You can name anything & many of the recorded and saved global recordings you may like, impressed and interested. Religious ceremonies, weird folklore + traditional music, marches etc. from all around the world, ancient and contemporary musical forms from anteriors and posteriors generations of mankind.


online prowler

Smithsonian Folkways Recordings have an extensive catalogue. Recommend checking it out. They also got an interesting feed on SoundCloud.
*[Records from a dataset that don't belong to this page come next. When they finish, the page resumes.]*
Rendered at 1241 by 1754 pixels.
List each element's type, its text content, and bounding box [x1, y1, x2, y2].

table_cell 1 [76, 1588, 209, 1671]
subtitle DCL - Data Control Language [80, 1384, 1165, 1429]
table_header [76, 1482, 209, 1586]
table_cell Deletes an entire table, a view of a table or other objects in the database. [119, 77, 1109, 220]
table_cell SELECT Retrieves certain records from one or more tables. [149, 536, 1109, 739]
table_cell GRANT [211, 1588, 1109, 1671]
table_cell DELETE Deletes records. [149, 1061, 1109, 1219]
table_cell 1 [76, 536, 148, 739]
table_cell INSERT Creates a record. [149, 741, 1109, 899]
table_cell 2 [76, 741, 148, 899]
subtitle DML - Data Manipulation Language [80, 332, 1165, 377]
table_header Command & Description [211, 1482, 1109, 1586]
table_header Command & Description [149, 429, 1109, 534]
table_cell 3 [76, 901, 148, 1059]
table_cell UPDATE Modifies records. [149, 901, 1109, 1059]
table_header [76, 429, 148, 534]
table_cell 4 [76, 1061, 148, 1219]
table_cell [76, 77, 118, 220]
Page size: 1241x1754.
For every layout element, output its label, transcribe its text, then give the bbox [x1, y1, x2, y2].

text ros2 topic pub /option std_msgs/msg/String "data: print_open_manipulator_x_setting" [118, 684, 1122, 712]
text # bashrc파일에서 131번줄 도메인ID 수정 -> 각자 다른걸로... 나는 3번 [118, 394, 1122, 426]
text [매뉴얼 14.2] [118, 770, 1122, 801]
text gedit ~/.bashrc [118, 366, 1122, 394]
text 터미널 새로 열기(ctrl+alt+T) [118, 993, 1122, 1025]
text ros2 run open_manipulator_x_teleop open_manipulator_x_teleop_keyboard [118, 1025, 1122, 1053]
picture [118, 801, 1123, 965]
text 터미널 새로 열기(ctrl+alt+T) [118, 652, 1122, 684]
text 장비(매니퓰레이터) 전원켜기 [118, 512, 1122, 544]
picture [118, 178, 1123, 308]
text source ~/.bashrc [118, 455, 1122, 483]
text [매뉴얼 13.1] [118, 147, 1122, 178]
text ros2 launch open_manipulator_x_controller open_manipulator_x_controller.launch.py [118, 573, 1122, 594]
http://www.folkways.si.edu/

https://soundcloud.com/smithsonian-folkways

HongKongGoolagong

Siberian/Tuvan throat singing is a unique sound - http://alashensemble.com/about_tts.htm - an extremely pleasant vocal sound to my ears.


Henrik III


kettu

#6
I have a couple handfulls of these guys releases
http://www.fieldrecorder.com/docs/store.htm

http://www.document-records.com/

couple of good japanese albums
Takahashi Chikuzan - Tsugaru-Shamisen
music of okinawa-music of japanese people

kettu

Quote from: Henrik III on September 14, 2013, 08:20:23 AM
And of course Alan Lomax online archive with +17k recordings:

http://research.culturalequity.org/home-audio.jsp

nice,
too bad the hobart smith one with his sister is not available.
I didnt know about that site but the youtube channel is good 2.

dmkerr

My favorite "ethnic" or "world" music listen is Codona, especially their self-titled debut.  It's a sitarist/tabla-ist (Indian) fused with an African trumpeter and a Brazilian percussionist.  I find it very unique, yet accessible.  Nice simple melodies and lots of cool drone-type accompaniment.